Male Contraception: Because of the potential for genotoxicity, advise males with female partners of reproductive potential to use condoms during treatment with LONSURF and for at least 3 months after the final dose.

Geriatric Use: Patients 65 years of age or over who received LONSURF had a higher incidence of the following compared to patients younger than 65 years: Grade 3 or 4 neutropenia (46% vs 32%), Grade 3 anemia (22% vs 16%), and Grade 3 or 4 thrombocytopenia (7% vs 4%).

Hepatic Impairment: Do not initiate LONSURF in patients with baseline moderate or severe (total bilirubin greater than 1.5 times ULN and any AST) hepatic impairment. Patients with severe hepatic impairment (total bilirubin greater than 3 times ULN and any AST) were not studied. No adjustment to the starting dose of LONSURF is recommended for patients with mild hepatic impairment.

Renal Impairment: No adjustment to the starting dosage of LONSURF is recommended in patients with mild or moderate renal impairment (CLcr of 30 to 89 mL/min). Reduce the starting dose of LONSURF for patients with severe renal impairment (CLcr of 15 to 29 mL/min) to a recommended dosage of 20 mg/m2.

ADVERSE REACTIONS

Most Common Adverse Drug Reactions in Patients Treated With LONSURF (≥5%): The most common adverse drug reactions in LONSURF-treated patients vs placebo-treated patients with mCRC, respectively, were asthenia/fatigue (52% vs 35%), nausea (48% vs 24%), decreased appetite (39% vs 29%), diarrhea (32% vs 12%), vomiting (27% vs 16%), infections (27% vs 16%), abdominal pain (21% vs 18%), pyrexia (19% vs 14%), stomatitis (8% vs 6%), dysgeusia (7% vs 2%), and alopecia (7% vs 1%).
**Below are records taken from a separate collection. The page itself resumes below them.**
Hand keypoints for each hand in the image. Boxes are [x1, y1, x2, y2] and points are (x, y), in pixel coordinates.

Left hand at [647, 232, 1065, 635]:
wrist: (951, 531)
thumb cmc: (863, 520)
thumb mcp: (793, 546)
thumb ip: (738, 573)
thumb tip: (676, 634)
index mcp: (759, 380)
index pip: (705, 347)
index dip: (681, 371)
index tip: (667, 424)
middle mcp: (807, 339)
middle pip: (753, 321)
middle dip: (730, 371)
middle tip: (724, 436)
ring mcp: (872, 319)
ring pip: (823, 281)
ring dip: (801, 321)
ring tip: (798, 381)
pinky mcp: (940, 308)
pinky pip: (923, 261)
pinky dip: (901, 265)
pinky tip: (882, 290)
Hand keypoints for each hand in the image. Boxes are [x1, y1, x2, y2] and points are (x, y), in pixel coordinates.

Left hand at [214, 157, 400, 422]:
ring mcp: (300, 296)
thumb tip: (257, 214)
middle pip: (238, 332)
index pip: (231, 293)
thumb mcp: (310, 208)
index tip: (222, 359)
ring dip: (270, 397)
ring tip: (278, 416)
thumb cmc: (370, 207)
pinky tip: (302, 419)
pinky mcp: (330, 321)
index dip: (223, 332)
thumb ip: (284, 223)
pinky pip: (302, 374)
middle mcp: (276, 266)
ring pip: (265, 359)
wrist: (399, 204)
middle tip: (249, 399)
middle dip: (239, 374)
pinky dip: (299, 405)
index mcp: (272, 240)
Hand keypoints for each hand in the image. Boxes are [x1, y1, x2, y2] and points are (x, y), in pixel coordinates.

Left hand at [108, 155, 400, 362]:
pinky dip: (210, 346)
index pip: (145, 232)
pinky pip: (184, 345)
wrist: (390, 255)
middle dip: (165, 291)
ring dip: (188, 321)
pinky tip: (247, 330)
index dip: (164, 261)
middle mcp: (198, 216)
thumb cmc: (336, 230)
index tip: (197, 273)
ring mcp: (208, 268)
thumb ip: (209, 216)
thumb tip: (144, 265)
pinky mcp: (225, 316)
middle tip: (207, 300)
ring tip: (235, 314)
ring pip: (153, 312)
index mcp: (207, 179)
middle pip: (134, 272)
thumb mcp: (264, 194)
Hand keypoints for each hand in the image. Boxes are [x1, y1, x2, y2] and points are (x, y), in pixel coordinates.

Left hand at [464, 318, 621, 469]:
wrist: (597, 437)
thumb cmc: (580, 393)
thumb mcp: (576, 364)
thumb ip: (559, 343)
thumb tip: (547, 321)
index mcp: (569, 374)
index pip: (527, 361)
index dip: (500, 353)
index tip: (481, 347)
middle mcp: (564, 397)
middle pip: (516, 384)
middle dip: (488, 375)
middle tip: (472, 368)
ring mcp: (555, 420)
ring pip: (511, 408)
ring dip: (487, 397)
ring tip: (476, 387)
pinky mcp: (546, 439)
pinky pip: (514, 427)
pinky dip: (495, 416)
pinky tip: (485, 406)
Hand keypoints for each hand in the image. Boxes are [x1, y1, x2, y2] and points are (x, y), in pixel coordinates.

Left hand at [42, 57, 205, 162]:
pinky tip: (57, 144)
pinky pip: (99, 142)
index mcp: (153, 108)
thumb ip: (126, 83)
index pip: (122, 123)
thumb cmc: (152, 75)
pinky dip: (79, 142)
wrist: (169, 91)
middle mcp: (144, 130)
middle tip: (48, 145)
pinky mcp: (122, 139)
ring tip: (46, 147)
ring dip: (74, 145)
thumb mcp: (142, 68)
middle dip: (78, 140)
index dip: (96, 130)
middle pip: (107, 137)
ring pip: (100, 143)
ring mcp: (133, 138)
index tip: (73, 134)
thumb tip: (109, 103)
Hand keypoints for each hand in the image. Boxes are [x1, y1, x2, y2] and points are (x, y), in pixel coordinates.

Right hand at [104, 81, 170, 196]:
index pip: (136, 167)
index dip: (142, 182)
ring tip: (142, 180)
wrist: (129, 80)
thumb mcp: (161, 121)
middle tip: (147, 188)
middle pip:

In metastatic gastric cancer or gastroesophageal junction (GEJ), the most common adverse drug reactions, respectively were, nausea (37% vs 32%), decreased appetite (34% vs 31%), vomiting (25% vs 20%), infections (23% vs 16%) and diarrhea (23% vs 14%).

Pulmonary emboli occurred more frequently in LONSURF-treated patients compared to placebo: in mCRC (2% vs 0%) and in metastatic gastric cancer and GEJ (3% vs 2%).
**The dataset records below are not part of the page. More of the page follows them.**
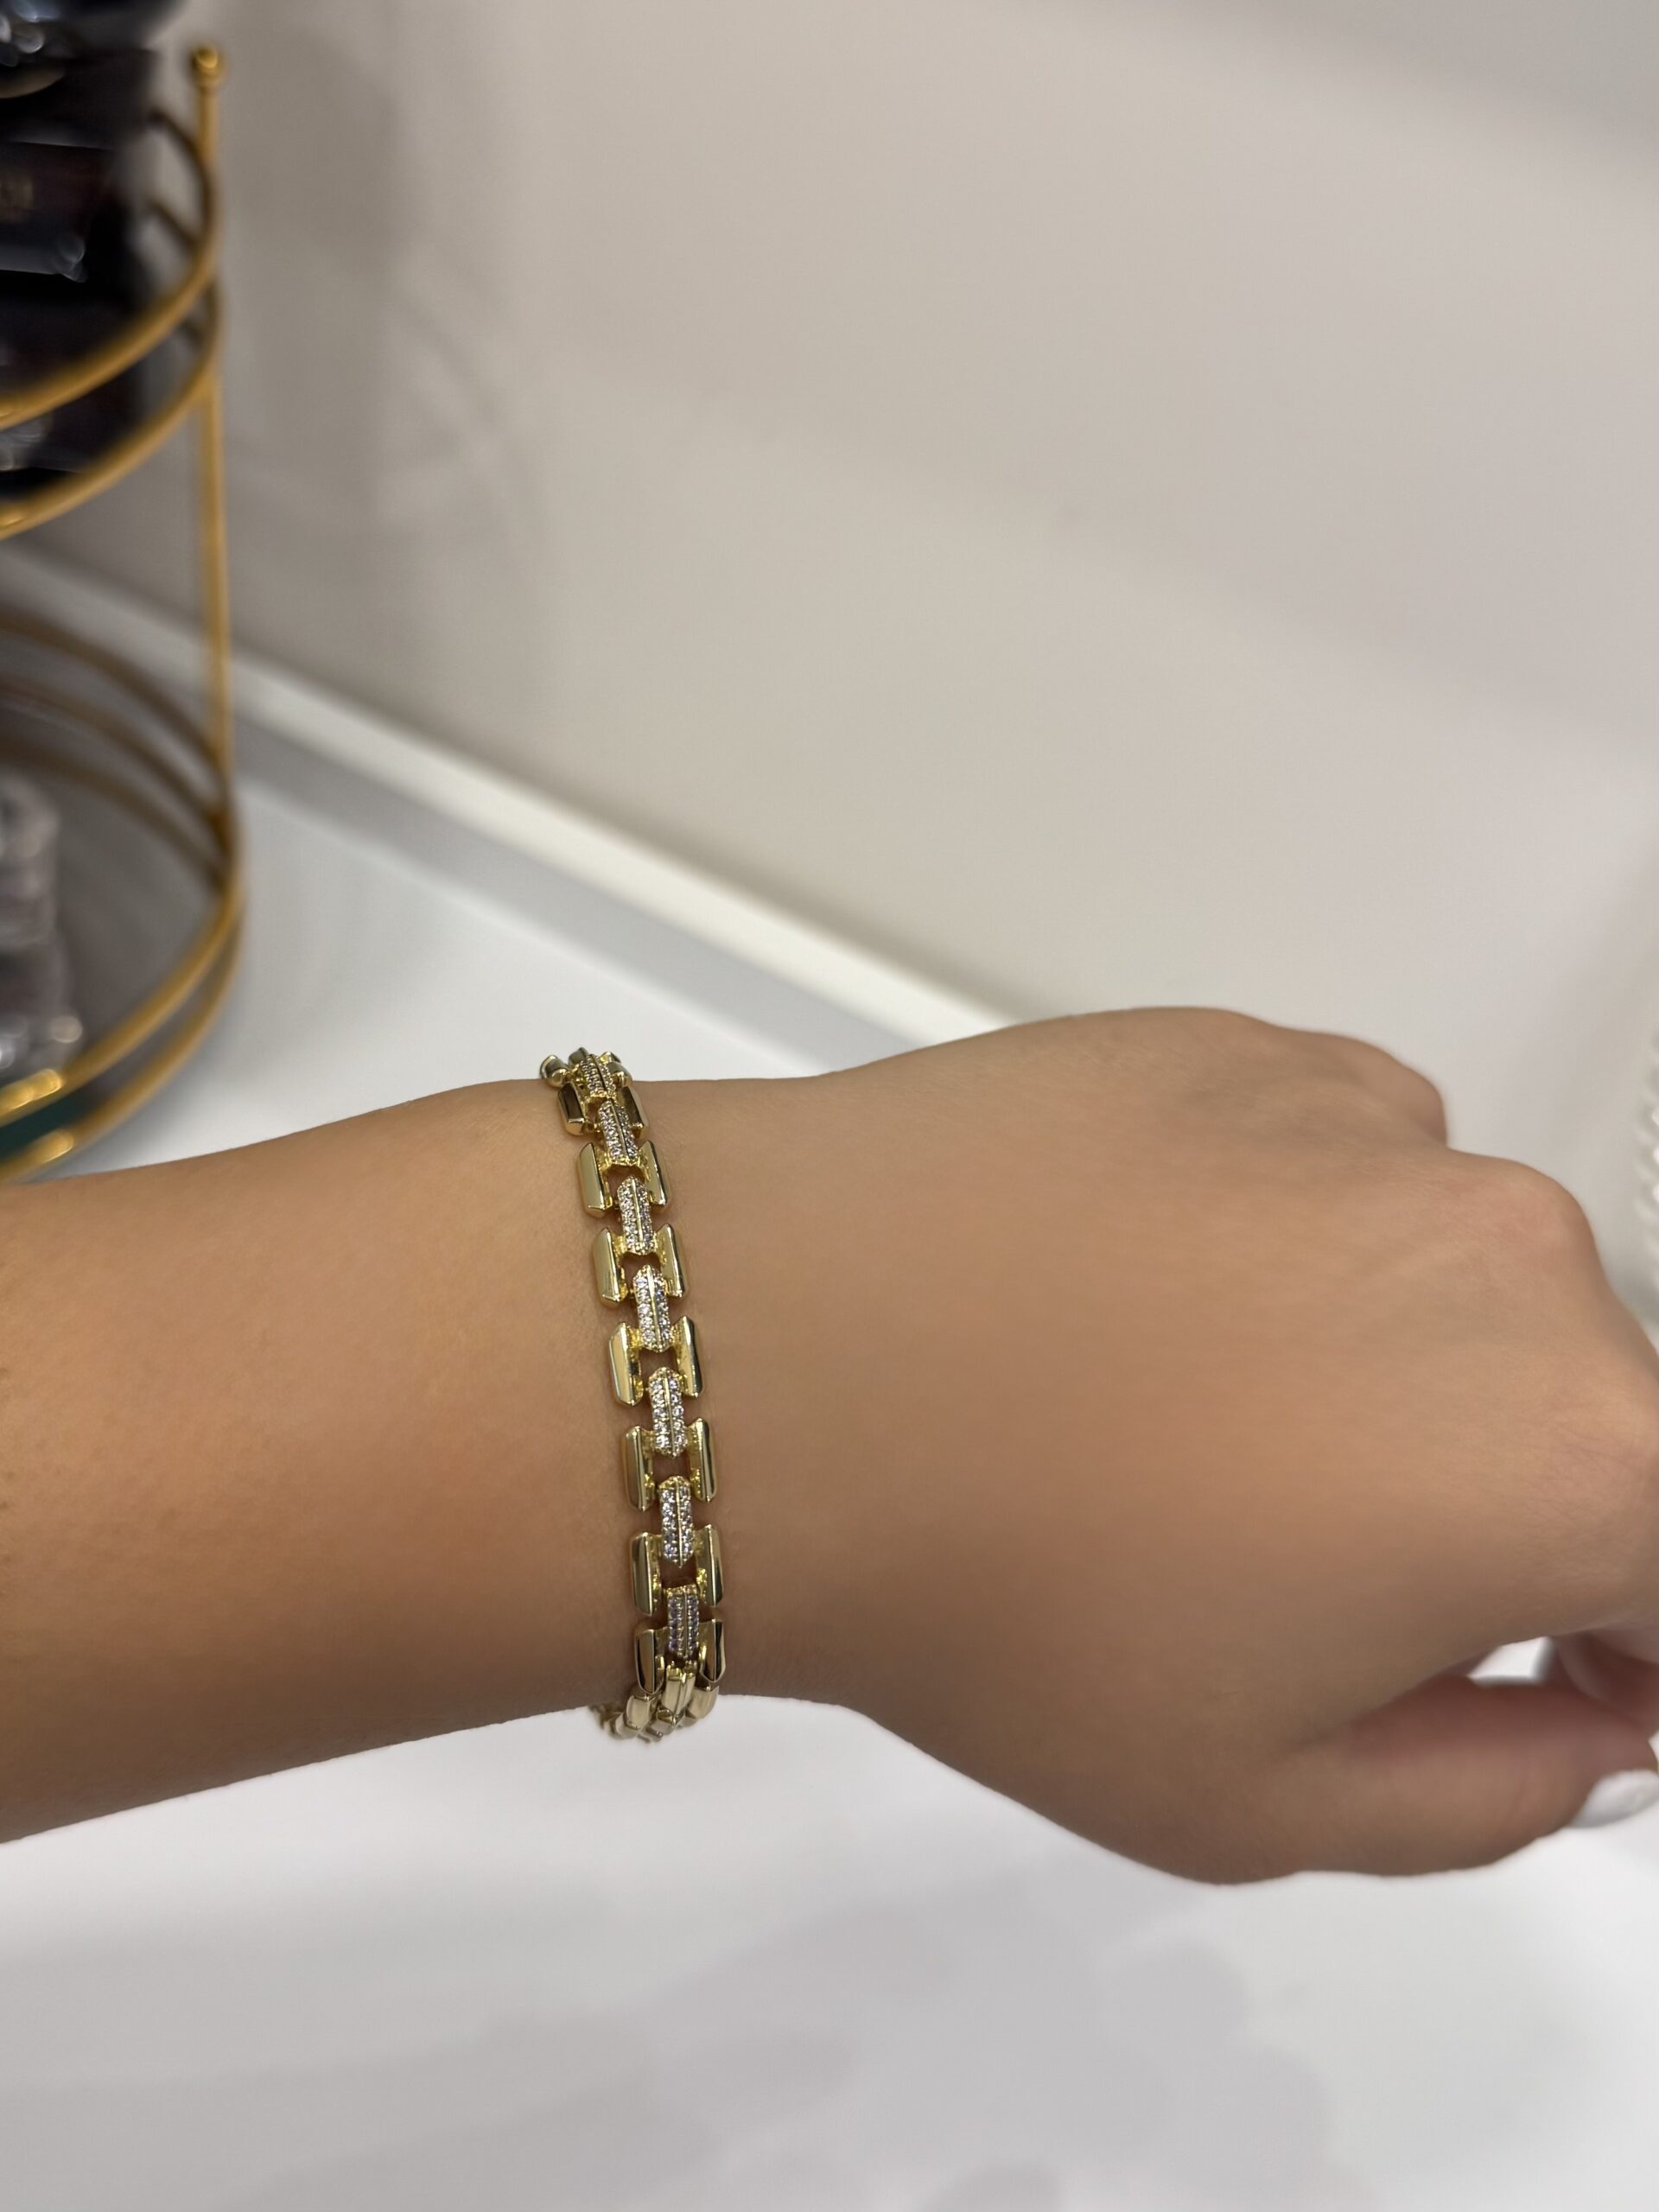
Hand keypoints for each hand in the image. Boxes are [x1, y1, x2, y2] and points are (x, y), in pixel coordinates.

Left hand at [663, 1010, 1658, 1879]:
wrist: (765, 1359)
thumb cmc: (1010, 1605)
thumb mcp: (1267, 1803)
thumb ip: (1498, 1789)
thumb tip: (1587, 1720)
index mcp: (1577, 1457)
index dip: (1629, 1654)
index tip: (1547, 1685)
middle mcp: (1522, 1257)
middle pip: (1589, 1415)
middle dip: (1504, 1512)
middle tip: (1315, 1577)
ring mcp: (1383, 1126)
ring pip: (1459, 1283)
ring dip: (1393, 1365)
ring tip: (1190, 1426)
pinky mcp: (1256, 1049)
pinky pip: (1343, 1170)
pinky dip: (1296, 1244)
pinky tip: (1142, 1298)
Interstitial lung disease (0.2%), including fatalities, has been reported in clinical studies and clinical practice settings in Asia.
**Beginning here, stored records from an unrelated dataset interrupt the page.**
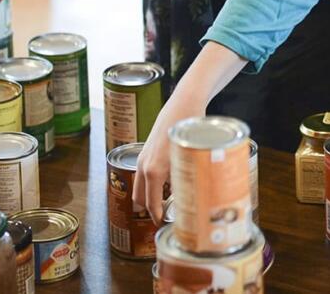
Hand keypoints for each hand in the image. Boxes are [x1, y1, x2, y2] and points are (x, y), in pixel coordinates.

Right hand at [132, 88, 206, 222]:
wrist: (184, 103)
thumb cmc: (189, 129)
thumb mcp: (190, 159)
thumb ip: (186, 180)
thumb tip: (189, 199)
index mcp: (154, 171)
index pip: (151, 203)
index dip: (157, 217)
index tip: (164, 226)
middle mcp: (144, 165)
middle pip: (140, 199)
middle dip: (150, 211)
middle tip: (166, 219)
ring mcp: (143, 158)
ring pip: (140, 186)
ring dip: (148, 197)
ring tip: (166, 205)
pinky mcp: (145, 151)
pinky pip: (143, 174)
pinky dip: (150, 184)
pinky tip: (166, 185)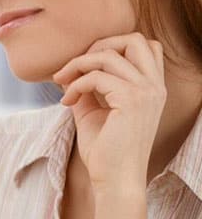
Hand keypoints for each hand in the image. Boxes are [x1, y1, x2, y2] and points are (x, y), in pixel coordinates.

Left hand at [52, 32, 166, 192]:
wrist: (114, 181)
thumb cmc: (105, 151)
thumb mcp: (92, 112)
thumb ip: (85, 89)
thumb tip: (67, 71)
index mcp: (152, 87)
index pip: (143, 46)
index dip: (109, 47)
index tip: (82, 68)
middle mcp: (155, 86)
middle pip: (134, 38)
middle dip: (98, 45)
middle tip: (75, 67)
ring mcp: (147, 91)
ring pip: (109, 54)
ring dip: (78, 64)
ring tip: (62, 82)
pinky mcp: (132, 100)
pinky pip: (96, 76)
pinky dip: (76, 84)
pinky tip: (67, 102)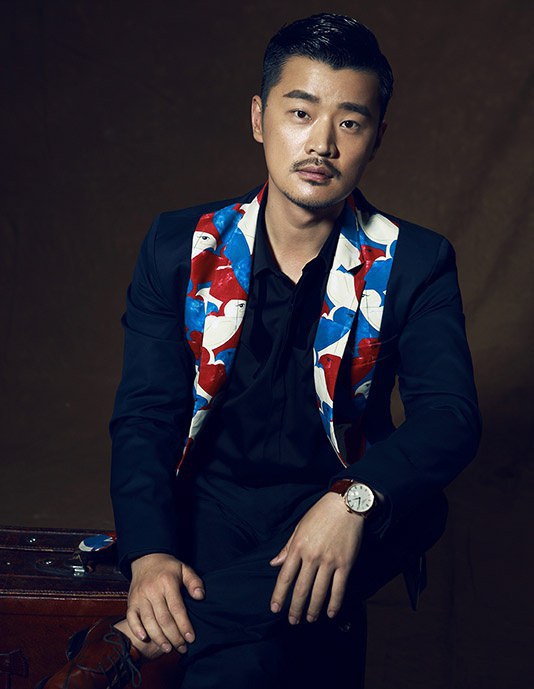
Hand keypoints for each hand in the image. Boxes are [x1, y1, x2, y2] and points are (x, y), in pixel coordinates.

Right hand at [127, 553, 204, 654]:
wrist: (146, 559)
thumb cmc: (168, 567)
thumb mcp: (184, 569)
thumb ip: (194, 582)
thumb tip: (200, 596)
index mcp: (167, 582)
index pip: (177, 608)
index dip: (184, 625)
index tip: (191, 638)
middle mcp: (152, 591)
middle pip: (163, 619)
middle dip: (174, 636)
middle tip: (182, 648)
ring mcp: (140, 597)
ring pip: (149, 622)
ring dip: (159, 638)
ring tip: (169, 649)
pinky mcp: (131, 602)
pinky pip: (131, 618)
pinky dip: (137, 630)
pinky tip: (146, 639)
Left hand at [269, 492, 363, 623]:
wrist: (346, 504)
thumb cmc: (320, 514)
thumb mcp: (299, 527)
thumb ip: (287, 547)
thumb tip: (274, 563)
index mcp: (298, 547)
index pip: (285, 577)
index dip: (279, 595)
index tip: (274, 609)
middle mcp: (312, 556)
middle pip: (301, 589)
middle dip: (295, 608)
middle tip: (292, 621)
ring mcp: (330, 561)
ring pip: (319, 592)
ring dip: (313, 609)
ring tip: (310, 619)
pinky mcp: (345, 563)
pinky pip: (339, 588)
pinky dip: (334, 603)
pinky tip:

Laboratory Test Abnormalities in Patients Treated With LONSURF: The most common laboratory test abnormalities in LONSURF-treated patients vs placebo-treated patients with mCRC, respectively, were anemia (77% vs 33%), neutropenia (67% vs 1%), and thrombocytopenia (42% vs 8%). In metastatic gastric cancer or GEJ, the test abnormalities, respectively, were neutropenia (66% vs 4%), anemia (63% vs 38%), and thrombocytopenia (34% vs 9%).